Having identified 3 kinds of eschatology, not to be confused with 4 schools of eschatology, Clark gives a mixed message in terms of how much the Church should be involved in bringing justice to earth. From the same previously cited article, Clark says the following:
We see modern versions of this over-realized eschatology in contemporary evangelical rhetoric about “social justice.” Some of them speak openly about bringing heaven to earth in ways that the apocalyptic Anabaptists would have understood entirely. We should not assume that such rhetoric is either biblical or Reformed.
Certainly Christians as individuals and even as groups should seek to approximate social and civil justice, insofar as lies within them. The Reformed do not share the Anabaptist eschatology, however. We expect both the church and the state to be an approximation, to reflect a semi-realized eschatology. This is not heaven. Social action cannot bring about heaven on earth. It cannot bring the Kingdom of God.
and:
Jesus inaugurated the Kingdom of God on the earth but the Kingdom is not to be found in social action, marches, or power politics. The visible, institutional manifestation of God’s kingdom is much more humble. It is more like Jesus’ entry into Jerusalem on a donkey than it is Caesar entering Rome. Remember, the disciples frequently pestered Jesus about when he was going to institute a glorious, earthly kingdom (e.g., Mark 10:37; Acts 1:6). They did not understand. Jesus explained to Pilate, “My kingdom is not of this world” (John 18:36). They would not understand that until Pentecost, when Peter announced that Jesus was reigning now (see his sermon in Acts 2) from heaven, that he was arranging all things for the progress of the gospel. That progress, however, did not mean earthly glory. It meant persecution (Acts 7), martyrdom, and death. The visible, institutional manifestation of the Kingdom is the preaching of the gospel, the use of the two sacraments, and the use of church discipline (see Matt 16 and 18; 28:18–20).

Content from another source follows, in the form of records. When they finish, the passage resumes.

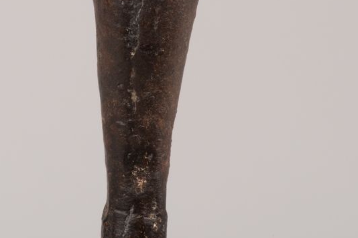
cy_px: -20
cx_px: 145
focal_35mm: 236
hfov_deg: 8.7
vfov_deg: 5.8
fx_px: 2347
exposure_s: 1/160
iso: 400
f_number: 22
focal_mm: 105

Indeed, there is no evidence in Acts that the Apostles sought to bring heaven to earth except insofar as the ministry of Word, sacrament, and discipline brought the elect into contact with the realities of the new heavens and the new earth by anticipation (Acts 2:42). They wrote no petitions. They conducted no rallies. They chanted no slogans, even as their brothers and sisters (c. 65 AD) were arrested unjustly, covered with tar, and set on fire to cover up Nero’s failed urban renewal program.
It is important to read the previously cited article by Clark along with this article being linked to here. For though Clark does well in warning us against reducing the Gospel to a social gospel only, his rigidity in thought and excessive loyalty to his theological heroes from the past prevents from him borrowing anything from those whose eschatology is too faulty--that is whose eschatology carried expectations that were too great. And in comparing today's world with that of the New Testament Church, Clark's call on the Church to simply imitate what was done then assumes that there are no significant historical changes between then and now.
Certainly, King's eschatology would be considered faulty in Clark's eyes--and we should note that Stetzer and Siefert inadequately described King's eschatology. But does that mean that Christians should not have joined and worked with King and his movement?
Though we really talked more about Clark than Stetzer and Siefert, the point of these citations from Clark is to show that Stetzer and Siefert did an inadequate job in talking about King's eschatology just as they underrepresented King's work by reducing his mission to opposing racism--which ironically is the typical white American's view of King's work. And King and his work are too important to inadequately write about.